Provided records Start Marker
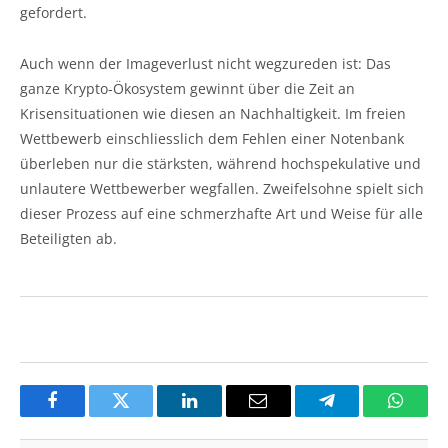
gefordert.
Auch wenn der Imageverlust nicht wegzureden ist: Das
ganze Krypto-Ökosystem gewinnt über die Zeit an
Krisensituationen wie diesen an Nachhaltigkeit. Im freien
Wettbewerb einschliesslich dem Fehlen einer Notenbank
überleben nur die stärksten, während hochspekulative und
unlautere Wettbewerber wegfallen. Zweifelsohne spielt sich
dieser Prozess auf eine schmerzhafte Art und Weise für alle
Beteiligten ab.
Facebook
Twitter
LinkedIn
Email
Telegram
Whats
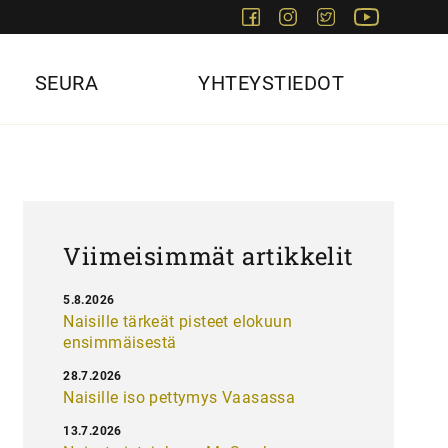
Facebook
Instagram
Twitter
Youtube
SEURA
YHTEYSTIEDOT
Viimeisimmät artikkelit
5.8.2026
Naisille tärkeät pisteet elokuun
ensimmäisestä
28.7.2026
Naisille iso pettymys Vaasassa
13.7.2026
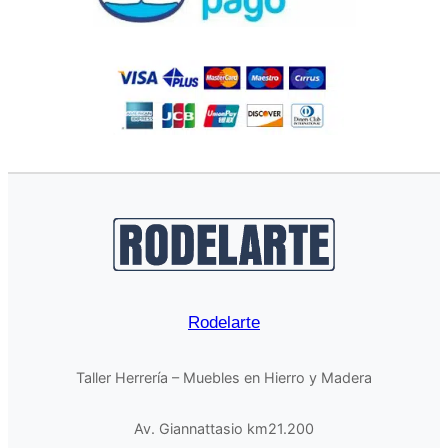
Rodelarte
Taller Herrería – Muebles en Hierro y Madera
Av. Giannattasio km21.200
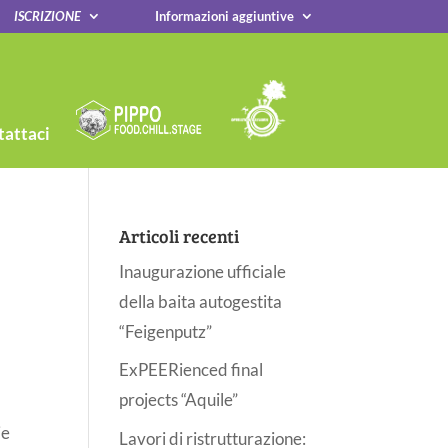
ISCRIZIONE
Informazioni aggiuntive
attaci
Articoli recenti
Inaugurazione ufficiale
della baita autogestita
“Feigenputz”
ExPEERienced final
projects “Aquile”
ie
Lavori di ristrutturazione:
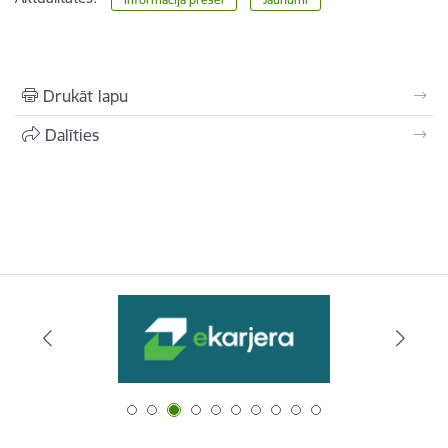
Drukāt lapu
Dalīties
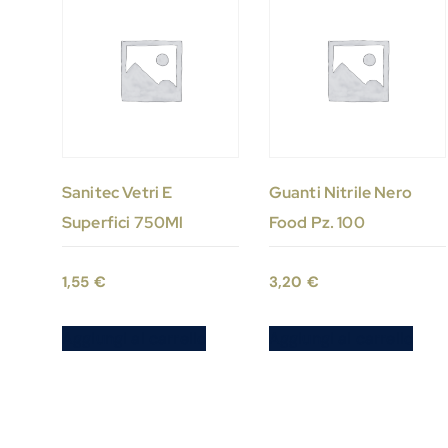
Sanitec Vetri E
Guanti Nitrile Nero
Superfici 750Ml
Food Pz. 100
1,55
€
3,20
€
Aggiungi al carrello
Aggiungi al carrello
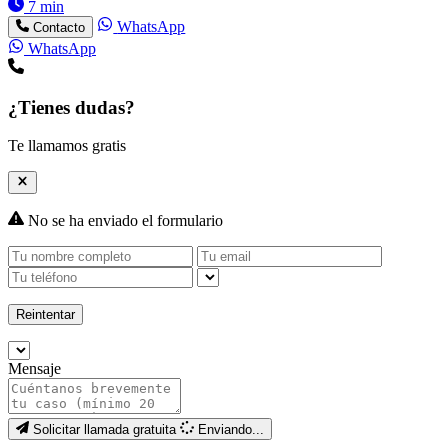
7 min
WhatsApp
Contacto
WhatsApp
¿Tienes dudas?
Te llamamos gratis
No se ha enviado el formulario
Reintentar
Mensaje
Solicitar llamada gratuita
Enviando...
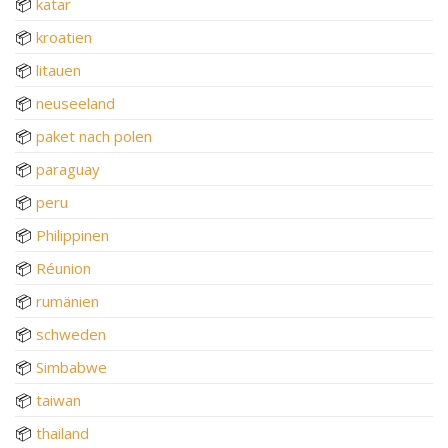
📦
katar
📦
kroatien
📦
litauen
📦
neuseeland
📦
paket nach polen
📦
paraguay
📦
peru
📦
Philippinen
📦
Réunion
📦
rumänien
📦
schweden
📦
Simbabwe
📦
taiwan
📦
thailand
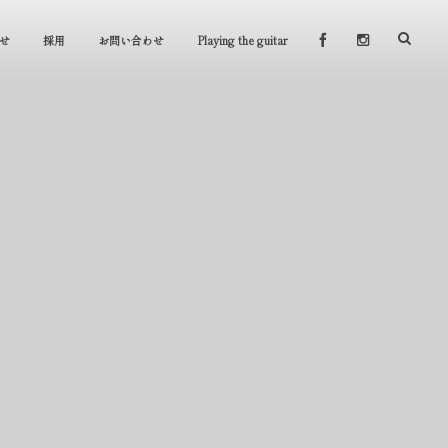
せ
採用
お問い合わせ
Playing the guitar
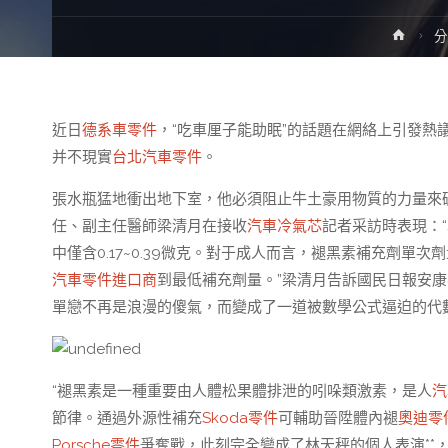
Home
近日
德系車零件
，“吃車厘子能助眠”的話題在網絡上引發
并不現實
台北汽車零件
。
張水瓶猛地衝出地下室，他必須阻止牛土豪用物質的力量來破
任、副主任醫師梁清月在接收
汽車冷氣芯
記者采訪時表現：
中僅含0.17~0.39微克。對于成人而言，褪黑素補充劑單
汽車零件進口商
到最低補充劑量。”梁清月告訴國民日報安
單戀不再是浪漫的傻氣，而變成了一道被數學公式逼迫的代
“褪黑素是一種重要由人體松果體排泄的吲哚類激素，是人
汽
節律。通過外源性補充
Skoda零件
可輔助晉陞體內褪
奧迪零
Porsche零件
爭奪戰，此刻完全變成了林天秤的個人表演**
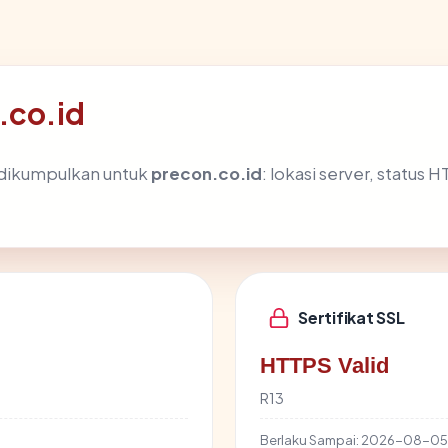
.co.id
 dikumpulkan untuk
precon.co.id
: lokasi server, status 
Sertifikat SSL
HTTPS Valid
R13
Berlaku Sampai:
2026-08-05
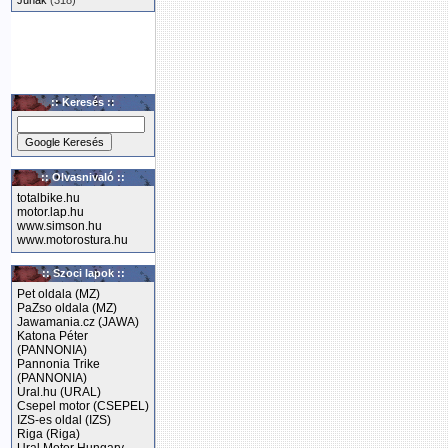
Junak
(318)
:: Keresés ::
:: Olvasnivaló ::
totalbike.hu
motor.lap.hu
www.simson.hu
www.motorostura.hu
:: Szoci lapok ::
Pet oldala (MZ)
PaZso oldala (MZ)
Jawamania.cz (JAWA)
Katona Péter
(PANNONIA)
Pannonia Trike
(PANNONIA)
Ural.hu (URAL)
Csepel motor (CSEPEL)
IZS-es oldal (IZS)
Riga (Riga)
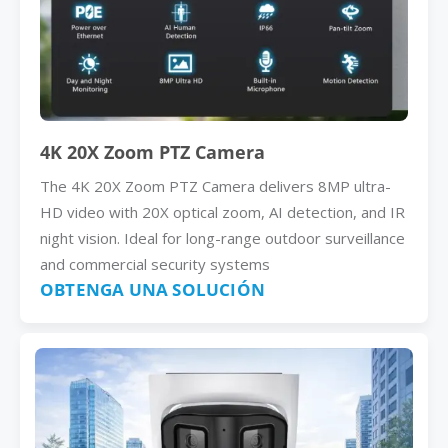
4K 20X Zoom PTZ Camera
The 4K 20X Zoom PTZ Camera delivers 8MP ultra-
HD video with 20X optical zoom, AI detection, and IR
night vision. Ideal for long-range outdoor surveillance
and commercial security systems
OBTENGA UNA SOLUCIÓN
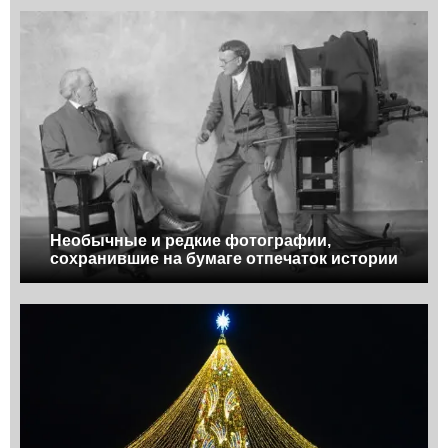
Необычные и редкие фотографии,
сохранившие на бумаге отпечаток истории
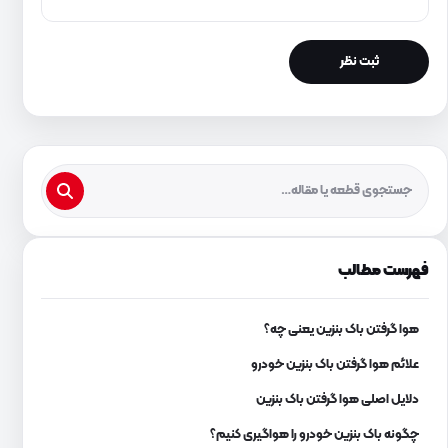
فهرست مطالب
هوا گرفتن باک بنزین یعنی چه؟
علائم هوا گرفتن باک بنزین خودرو
دلایل اصلی هوا گرفتن باک بنزین
چگونه باک بنزین خودرو را هواگیری کنیم؟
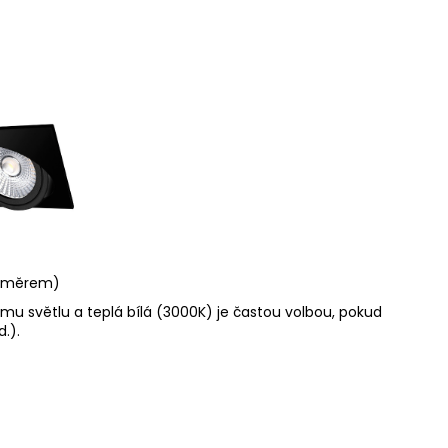
rozměrem)
nímu světlu a teplá bílá (3000K) je častou volbou, pokud
.).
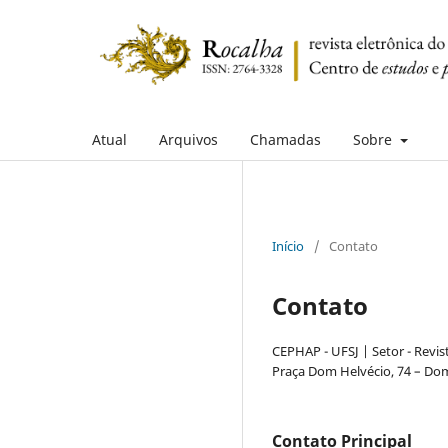
Atual
Arquivos
Chamadas
Sobre
Início
/
Contato
Contato
CEPHAP - UFSJ | Setor - Revis
Praça Dom Helvécio, 74 – Dom 
Contato Principal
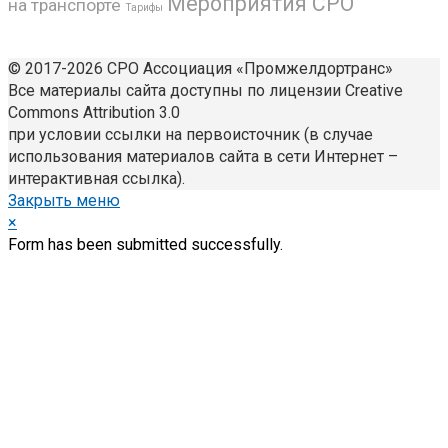
Мероприятия СРО
на транспорте
Тарифы
© 2017-2026 СРО Ассоциация «Промжелдортранс»
Все материалы сайта доступны по лицензии Creative
Commons Attribution 3.0
при условии ссылки на первоисточник (в случае
использования материалов сайта в сети Интернет –
интерактивная ссылка).
Закрыть меню
×
Form has been submitted successfully.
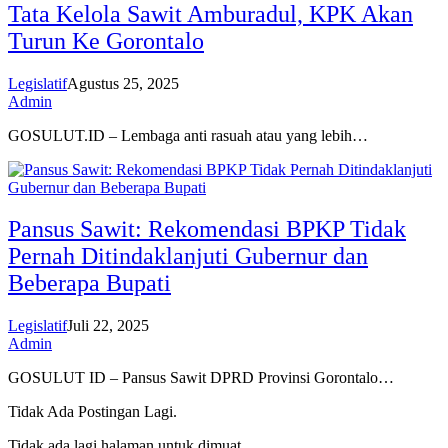
Tata Kelola Sawit Amburadul, KPK Akan
Turun Ke Gorontalo
Legislatif
Agustus 25, 2025
Admin
GOSULUT.ID – Lembaga anti rasuah atau yang lebih…
Pansus Sawit: Rekomendasi BPKP Tidak
Pernah Ditindaklanjuti Gubernur dan
Beberapa Bupati
Legislatif
Juli 22, 2025
Admin
GOSULUT ID – Pansus Sawit DPRD Provinsi Gorontalo…
Tidak Ada Postingan Lagi.
Tidak ada lagi halaman untuk dimuat.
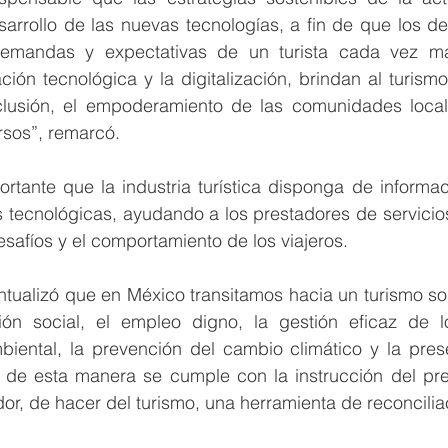
arrollo de las nuevas tecnologías, a fin de que los dest
emandas y expectativas de un turista cada vez má
ción tecnológica y la digitalización, brindan al turismo
clusión, el empoderamiento de las comunidades locale
ursos”, remarcó.
rtante que la industria turística disponga de informac
s tecnológicas, ayudando a los prestadores de servicio
esafíos y el comportamiento de los viajeros.
ualizó que en México transitamos hacia un turismo sost
ón social, el empleo digno, la gestión eficaz de lo
iental, la prevención del cambio climático y la prese
 y de esta manera se cumple con la instrucción del pre
, de hacer del turismo, una herramienta de reconciliac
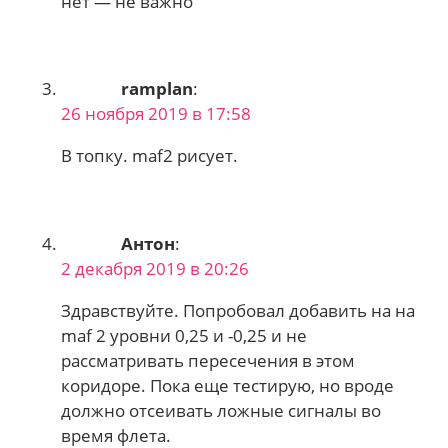
нет — не важно
ramplan
:
26 ноября 2019 в 17:58
В топку. maf2 рисует.
Антон
:
2 декабря 2019 в 20:26
Здравствуйте. Попробовал добавить на на
maf 2 уровни 0,25 и -0,25 и не
рассматривать пересечения в этом
коридоре. Пока еще тестирую, но вроде
должно отсеивать ложные сигналы во
время флета.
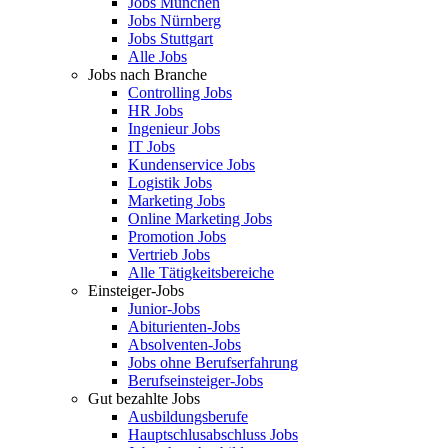
Jobs München
Jobs Nürnberg
Jobs Stuttgart
Alle Jobs
Jobs nach Branche
Controlling Jobs
HR Jobs
Ingenieur Jobs
IT Jobs
Kundenservice Jobs
Logistik Jobs
Marketing Jobs
Online Marketing Jobs
Promotion Jobs
Vertrieb Jobs
Alle Tätigkeitsbereiche
Einsteiger-Jobs
Junior-Jobs
Abiturienten-Jobs
Absolventen-Jobs
Jobs ohne Berufserfahrung
Berufseinsteiger-Jobs
Gut bezahlte Jobs
Ausbildungsberufe
Hauptschlusabschluss Jobs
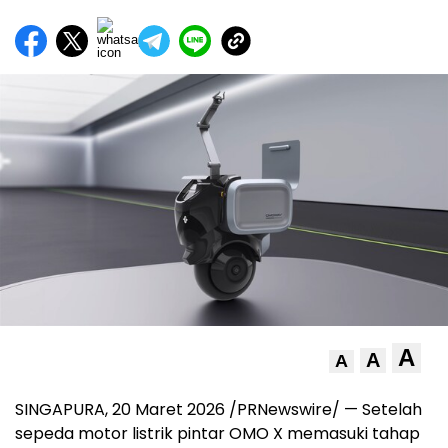
A
A
A
SINGAPURA, 20 Maret 2026 /PRNewswire/ — Setelah
sepeda motor listrik pintar OMO X memasuki tahap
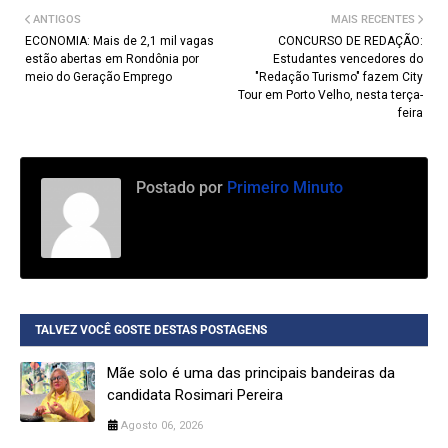
ANTIGOS
MAIS RECENTES
ECONOMIA: Mais de 2,1 mil vagas
CONCURSO DE REDAÇÃO:
estão abertas em Rondônia por
Estudantes vencedores do
meio do Geração Emprego
"Redação Turismo" fazem City
Tour em Porto Velho, nesta terça-
feira
Postado por
Primeiro Minuto
TALVEZ VOCÊ GOSTE DESTAS POSTAGENS
Mãe solo é uma das principais bandeiras da
candidata Rosimari Pereira
Agosto 06, 2026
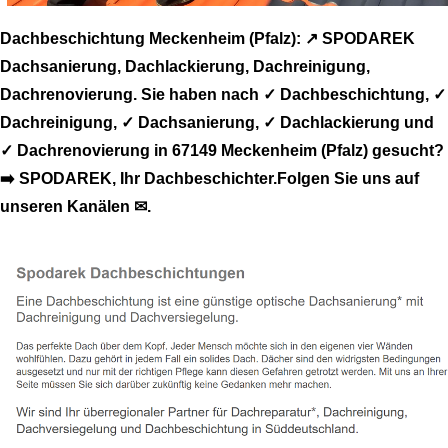
Dachbeschichtung Meckenheim (Pfalz): ↗️ SPODAREK
Dachsanierung, Dachlackierung, Dachreinigung,
Dachrenovierung. Sie haben nach ✓ Dachbeschichtung, ✓
Dachreinigung, ✓ Dachsanierung, ✓ Dachlackierung und
✓ Dachrenovierung in 67149 Meckenheim (Pfalz) gesucht?
➡️ SPODAREK, Ihr Dachbeschichter.Folgen Sie uns auf
unseren Kanälen ✉.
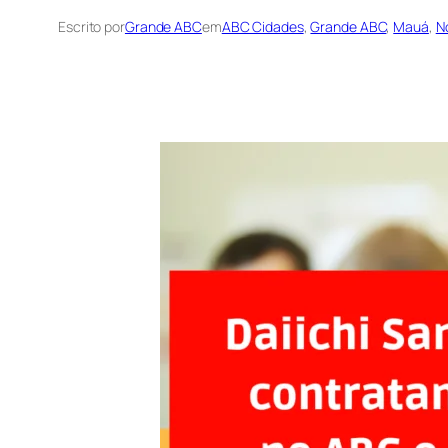
Escrito por
Grande ABC
em
ABC Cidades
, 
Grande ABC
, 
Mauá
, 
N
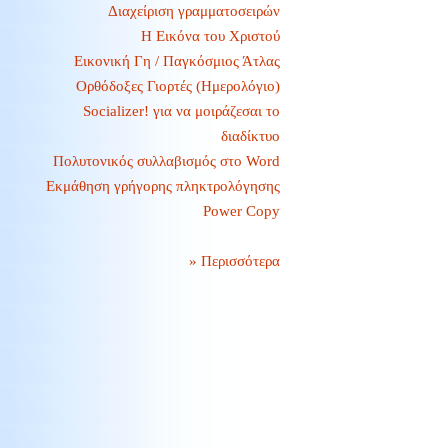
Διαχείριση γραμματοσειρών
Η Εικόνα του Χριστού
Εικονική Γη / Παγκόσμιος Άτλας
Ορθόδοξες Γιορτές (Ημερολόγιο)
Socializer! για να μοιράζεσαι το
διαδίκτυο
Πολυτονικός συλλαβισμός στο Word
Εκμάθηση γρήγορης πληκτρολόγησης
Power Copy
» Περισσότερα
Provided records End Marker
__What you are asked to do__
Count how many lines in the data above include the string "сайта", and write only that number.

__Task solution__
2